Work required:
Filter the entries for the word "Subak". Copy each line in which it occurs.

Recorded data:
========================================
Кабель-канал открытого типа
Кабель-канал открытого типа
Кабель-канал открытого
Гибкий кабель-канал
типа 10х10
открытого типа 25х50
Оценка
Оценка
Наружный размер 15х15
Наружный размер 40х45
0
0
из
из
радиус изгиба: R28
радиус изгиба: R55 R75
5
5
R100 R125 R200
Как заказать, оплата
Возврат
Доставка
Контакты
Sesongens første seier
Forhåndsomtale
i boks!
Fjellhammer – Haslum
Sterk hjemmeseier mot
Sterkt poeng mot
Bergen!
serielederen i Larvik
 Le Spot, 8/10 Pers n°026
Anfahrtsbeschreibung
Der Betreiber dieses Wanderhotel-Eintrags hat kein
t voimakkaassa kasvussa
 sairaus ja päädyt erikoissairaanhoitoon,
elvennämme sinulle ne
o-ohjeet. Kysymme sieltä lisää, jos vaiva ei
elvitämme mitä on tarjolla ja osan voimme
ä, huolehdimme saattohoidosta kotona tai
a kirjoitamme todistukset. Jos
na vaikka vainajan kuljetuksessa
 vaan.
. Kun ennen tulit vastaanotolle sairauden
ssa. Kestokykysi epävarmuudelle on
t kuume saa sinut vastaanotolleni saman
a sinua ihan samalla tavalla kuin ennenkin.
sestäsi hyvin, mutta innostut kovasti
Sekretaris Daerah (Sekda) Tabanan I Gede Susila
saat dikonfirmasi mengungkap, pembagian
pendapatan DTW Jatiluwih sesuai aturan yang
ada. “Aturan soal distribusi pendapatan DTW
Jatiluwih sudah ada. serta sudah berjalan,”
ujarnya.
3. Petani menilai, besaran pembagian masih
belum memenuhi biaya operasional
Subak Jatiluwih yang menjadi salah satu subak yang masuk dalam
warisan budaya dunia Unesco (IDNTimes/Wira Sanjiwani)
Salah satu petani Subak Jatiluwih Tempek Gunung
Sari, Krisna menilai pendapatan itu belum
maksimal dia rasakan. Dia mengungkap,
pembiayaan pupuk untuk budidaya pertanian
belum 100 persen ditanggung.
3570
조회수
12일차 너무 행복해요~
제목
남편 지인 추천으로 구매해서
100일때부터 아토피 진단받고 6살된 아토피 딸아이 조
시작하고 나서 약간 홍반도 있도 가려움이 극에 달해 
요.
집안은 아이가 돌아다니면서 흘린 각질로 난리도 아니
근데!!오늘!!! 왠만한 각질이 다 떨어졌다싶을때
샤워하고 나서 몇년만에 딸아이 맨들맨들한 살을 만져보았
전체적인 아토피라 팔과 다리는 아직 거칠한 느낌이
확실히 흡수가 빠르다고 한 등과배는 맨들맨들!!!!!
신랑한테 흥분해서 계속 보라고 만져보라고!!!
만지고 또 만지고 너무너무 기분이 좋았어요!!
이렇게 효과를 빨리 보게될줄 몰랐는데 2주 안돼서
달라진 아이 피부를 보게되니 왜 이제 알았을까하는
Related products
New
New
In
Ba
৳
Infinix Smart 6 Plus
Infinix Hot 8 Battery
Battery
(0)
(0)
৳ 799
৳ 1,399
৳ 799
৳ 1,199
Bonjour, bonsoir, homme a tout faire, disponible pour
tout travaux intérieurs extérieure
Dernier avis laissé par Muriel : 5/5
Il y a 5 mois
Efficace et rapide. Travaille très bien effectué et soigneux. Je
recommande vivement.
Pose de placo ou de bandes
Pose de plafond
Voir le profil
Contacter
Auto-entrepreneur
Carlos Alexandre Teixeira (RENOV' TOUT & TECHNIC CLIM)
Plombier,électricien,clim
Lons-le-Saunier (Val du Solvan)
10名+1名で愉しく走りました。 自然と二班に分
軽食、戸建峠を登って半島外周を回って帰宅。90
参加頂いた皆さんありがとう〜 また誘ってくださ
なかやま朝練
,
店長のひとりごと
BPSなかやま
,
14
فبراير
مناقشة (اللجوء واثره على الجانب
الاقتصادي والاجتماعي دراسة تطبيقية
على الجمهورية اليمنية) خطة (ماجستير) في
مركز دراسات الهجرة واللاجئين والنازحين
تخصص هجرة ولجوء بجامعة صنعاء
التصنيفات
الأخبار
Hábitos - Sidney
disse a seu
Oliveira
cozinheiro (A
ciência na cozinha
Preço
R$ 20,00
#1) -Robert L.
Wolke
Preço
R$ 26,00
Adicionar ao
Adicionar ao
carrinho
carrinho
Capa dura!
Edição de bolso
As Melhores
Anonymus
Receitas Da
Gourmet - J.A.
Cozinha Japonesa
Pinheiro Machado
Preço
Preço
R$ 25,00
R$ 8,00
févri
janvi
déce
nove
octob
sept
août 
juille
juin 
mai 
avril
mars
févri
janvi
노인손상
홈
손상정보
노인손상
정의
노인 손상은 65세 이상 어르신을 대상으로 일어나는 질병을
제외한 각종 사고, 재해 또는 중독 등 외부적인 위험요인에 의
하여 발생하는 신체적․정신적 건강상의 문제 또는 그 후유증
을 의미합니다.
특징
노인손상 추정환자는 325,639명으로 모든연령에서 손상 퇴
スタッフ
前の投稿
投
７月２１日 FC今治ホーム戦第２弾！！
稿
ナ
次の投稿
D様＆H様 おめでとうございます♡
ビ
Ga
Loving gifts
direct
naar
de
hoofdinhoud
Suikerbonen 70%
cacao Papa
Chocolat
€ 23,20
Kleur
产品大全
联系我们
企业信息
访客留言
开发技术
========================================
Exercise response:
Subak Jatiluwih yang menjadi salah satu subak yang masuk dalam
Salah satu petani Subak Jatiluwih Tempek Gunung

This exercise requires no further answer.